BEGIN

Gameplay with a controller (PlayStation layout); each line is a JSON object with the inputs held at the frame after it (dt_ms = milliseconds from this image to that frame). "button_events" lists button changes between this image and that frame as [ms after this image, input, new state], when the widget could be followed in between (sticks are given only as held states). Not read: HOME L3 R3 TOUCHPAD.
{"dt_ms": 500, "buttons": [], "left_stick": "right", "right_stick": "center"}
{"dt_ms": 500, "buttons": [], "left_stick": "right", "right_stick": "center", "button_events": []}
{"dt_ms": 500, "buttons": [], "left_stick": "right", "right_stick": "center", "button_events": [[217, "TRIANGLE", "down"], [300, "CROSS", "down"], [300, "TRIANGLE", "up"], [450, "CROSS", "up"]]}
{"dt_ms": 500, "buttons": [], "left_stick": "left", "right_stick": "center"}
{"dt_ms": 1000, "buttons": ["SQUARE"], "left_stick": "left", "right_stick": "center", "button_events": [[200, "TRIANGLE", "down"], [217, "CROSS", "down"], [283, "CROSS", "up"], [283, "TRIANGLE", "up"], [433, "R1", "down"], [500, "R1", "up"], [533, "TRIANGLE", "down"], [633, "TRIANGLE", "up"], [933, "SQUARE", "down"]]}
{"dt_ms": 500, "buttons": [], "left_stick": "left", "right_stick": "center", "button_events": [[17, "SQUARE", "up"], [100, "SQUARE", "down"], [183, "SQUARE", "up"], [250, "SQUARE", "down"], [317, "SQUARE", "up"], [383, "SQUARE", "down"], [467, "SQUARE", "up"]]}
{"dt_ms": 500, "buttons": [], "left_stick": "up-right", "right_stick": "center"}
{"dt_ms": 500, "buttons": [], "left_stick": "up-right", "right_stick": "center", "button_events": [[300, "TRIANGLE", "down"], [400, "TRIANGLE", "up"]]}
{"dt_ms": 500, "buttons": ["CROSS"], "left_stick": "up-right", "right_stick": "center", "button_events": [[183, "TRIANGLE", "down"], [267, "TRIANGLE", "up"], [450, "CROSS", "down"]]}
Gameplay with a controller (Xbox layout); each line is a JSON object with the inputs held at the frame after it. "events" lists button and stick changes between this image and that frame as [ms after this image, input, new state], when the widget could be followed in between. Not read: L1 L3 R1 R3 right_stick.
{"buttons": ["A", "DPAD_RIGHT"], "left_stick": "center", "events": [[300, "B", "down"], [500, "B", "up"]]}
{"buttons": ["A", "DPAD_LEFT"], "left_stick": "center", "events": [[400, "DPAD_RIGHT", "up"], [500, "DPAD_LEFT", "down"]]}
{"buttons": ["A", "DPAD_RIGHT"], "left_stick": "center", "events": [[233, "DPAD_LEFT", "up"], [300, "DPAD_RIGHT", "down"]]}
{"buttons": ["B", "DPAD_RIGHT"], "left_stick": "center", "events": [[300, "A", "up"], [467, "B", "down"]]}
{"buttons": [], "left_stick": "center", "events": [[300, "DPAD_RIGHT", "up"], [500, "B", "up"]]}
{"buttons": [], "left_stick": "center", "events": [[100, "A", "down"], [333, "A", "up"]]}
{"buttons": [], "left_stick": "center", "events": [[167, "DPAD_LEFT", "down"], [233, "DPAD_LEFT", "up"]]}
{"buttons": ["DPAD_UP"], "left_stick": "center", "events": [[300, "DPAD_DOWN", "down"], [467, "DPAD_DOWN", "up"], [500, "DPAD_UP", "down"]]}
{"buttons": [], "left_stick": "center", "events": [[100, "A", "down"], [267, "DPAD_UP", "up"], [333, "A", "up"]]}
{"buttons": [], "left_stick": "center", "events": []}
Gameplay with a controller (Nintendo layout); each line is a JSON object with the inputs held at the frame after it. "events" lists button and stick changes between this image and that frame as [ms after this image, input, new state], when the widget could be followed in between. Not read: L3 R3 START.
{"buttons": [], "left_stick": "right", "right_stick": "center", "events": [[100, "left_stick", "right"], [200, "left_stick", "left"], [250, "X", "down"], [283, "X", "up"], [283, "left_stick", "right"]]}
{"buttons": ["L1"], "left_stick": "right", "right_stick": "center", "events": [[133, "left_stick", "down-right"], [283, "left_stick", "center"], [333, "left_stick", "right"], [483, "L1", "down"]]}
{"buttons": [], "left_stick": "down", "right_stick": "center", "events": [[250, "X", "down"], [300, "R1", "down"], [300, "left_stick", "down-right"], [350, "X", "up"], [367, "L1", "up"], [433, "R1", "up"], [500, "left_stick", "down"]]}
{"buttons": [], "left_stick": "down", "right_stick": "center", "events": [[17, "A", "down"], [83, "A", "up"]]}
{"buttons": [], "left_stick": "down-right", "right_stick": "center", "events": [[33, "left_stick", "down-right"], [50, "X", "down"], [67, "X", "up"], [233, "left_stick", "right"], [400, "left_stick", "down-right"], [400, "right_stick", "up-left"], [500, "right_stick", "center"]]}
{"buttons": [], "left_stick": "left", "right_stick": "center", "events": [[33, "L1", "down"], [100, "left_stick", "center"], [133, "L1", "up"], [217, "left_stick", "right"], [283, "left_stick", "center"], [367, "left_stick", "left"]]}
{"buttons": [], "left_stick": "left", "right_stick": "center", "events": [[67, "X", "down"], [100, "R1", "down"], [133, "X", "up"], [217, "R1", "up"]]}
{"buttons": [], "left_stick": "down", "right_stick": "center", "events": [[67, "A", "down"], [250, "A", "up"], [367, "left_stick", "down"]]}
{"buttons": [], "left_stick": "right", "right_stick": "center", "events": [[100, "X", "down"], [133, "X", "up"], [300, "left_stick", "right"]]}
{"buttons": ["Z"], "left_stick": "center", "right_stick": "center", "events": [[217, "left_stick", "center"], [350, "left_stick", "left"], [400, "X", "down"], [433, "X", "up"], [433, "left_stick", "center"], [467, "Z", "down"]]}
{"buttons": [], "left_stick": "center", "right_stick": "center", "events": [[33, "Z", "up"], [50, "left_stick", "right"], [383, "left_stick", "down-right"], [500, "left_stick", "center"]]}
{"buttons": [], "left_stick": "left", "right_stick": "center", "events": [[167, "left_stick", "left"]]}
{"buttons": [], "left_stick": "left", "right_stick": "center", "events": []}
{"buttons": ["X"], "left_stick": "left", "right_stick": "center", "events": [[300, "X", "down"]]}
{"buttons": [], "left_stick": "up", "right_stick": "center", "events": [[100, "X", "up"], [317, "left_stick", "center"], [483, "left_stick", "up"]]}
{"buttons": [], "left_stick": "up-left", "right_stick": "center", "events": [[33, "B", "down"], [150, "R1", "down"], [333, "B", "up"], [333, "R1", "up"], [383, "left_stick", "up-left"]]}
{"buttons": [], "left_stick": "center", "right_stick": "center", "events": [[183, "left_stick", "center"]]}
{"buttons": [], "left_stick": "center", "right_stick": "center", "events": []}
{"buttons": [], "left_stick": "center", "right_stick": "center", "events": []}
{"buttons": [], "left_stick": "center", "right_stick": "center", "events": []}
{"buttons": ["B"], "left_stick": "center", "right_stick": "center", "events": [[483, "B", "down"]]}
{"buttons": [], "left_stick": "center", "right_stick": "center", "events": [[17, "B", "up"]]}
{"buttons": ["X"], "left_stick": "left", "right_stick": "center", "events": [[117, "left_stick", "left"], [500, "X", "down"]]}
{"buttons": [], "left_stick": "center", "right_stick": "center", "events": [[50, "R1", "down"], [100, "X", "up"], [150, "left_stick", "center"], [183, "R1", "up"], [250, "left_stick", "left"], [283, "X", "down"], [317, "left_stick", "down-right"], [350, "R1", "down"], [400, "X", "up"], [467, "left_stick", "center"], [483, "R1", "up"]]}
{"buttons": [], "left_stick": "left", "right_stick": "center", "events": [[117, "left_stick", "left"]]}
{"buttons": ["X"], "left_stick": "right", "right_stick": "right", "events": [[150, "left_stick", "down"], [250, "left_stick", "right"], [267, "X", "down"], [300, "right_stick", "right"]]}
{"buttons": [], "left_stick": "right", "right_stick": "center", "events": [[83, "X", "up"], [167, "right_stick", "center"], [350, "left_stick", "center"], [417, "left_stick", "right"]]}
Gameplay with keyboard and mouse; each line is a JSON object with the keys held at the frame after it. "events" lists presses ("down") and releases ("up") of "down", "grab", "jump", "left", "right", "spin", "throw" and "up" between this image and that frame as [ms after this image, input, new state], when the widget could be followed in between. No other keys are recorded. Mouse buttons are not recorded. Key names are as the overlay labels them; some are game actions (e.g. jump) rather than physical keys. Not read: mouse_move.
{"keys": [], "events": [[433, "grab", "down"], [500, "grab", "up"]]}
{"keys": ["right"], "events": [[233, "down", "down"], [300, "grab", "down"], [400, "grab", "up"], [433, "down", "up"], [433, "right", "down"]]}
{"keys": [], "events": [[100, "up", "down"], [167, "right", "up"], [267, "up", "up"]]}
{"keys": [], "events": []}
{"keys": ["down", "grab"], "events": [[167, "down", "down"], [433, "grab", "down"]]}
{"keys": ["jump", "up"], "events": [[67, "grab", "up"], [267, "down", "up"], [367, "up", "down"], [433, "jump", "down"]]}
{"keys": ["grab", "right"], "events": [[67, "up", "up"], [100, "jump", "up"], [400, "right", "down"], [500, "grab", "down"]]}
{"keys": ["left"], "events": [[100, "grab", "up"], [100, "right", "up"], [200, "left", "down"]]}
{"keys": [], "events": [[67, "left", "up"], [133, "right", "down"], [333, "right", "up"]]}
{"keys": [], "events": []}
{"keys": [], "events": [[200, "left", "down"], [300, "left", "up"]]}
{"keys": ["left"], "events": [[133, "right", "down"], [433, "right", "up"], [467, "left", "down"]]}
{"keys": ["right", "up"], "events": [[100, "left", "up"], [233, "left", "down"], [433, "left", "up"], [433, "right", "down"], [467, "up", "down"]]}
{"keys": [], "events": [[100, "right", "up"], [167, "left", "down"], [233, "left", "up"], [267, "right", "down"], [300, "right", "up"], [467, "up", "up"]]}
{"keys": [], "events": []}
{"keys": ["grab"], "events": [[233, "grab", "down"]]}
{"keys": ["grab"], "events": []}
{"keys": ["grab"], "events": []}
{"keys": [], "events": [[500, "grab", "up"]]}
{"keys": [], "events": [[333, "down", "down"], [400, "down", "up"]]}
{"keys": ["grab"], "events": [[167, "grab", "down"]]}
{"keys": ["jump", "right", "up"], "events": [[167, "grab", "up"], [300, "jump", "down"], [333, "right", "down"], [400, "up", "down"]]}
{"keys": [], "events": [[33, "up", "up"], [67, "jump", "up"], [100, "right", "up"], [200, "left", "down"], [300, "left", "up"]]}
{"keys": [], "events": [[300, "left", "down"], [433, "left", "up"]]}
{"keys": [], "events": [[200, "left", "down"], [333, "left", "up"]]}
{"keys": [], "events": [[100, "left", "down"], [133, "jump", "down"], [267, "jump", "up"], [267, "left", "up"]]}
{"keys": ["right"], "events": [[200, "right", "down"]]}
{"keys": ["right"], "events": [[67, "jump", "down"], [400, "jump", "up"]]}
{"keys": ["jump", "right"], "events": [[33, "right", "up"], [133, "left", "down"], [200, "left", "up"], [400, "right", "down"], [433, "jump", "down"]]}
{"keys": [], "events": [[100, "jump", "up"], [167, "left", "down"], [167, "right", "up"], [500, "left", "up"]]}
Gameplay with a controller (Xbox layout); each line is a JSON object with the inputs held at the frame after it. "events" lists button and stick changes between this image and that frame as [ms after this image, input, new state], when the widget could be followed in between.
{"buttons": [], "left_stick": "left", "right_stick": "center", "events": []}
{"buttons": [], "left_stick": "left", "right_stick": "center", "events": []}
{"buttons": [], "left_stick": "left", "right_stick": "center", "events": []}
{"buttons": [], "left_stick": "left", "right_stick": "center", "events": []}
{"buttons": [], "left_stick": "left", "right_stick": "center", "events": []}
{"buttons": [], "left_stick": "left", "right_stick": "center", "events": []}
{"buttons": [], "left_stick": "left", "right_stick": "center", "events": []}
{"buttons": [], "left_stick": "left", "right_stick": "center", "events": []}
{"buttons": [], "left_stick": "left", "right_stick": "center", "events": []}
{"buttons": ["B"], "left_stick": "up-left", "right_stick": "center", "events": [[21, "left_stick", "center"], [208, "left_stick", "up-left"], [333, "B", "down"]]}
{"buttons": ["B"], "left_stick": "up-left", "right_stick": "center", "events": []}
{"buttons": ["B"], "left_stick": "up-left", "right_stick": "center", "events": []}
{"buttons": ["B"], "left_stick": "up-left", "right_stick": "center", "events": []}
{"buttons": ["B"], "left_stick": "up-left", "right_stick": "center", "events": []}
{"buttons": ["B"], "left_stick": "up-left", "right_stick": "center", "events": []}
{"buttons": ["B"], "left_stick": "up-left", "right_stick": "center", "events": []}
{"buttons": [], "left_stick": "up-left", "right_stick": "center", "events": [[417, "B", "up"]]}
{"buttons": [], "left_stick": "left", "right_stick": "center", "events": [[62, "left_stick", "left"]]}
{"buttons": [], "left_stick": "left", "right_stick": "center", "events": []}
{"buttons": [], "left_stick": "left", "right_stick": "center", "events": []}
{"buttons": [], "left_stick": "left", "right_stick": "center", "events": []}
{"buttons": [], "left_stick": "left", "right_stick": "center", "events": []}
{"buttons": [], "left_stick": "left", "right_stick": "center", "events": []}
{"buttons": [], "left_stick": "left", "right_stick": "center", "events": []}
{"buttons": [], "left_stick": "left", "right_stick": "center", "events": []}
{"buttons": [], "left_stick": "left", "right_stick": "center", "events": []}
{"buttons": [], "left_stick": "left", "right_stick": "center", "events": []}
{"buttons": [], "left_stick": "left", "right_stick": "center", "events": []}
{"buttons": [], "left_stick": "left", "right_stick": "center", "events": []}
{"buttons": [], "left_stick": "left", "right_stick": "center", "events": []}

END

Reply with the number of lines in the data above that contain "Xbox", and with nothing else.

• Solution: 2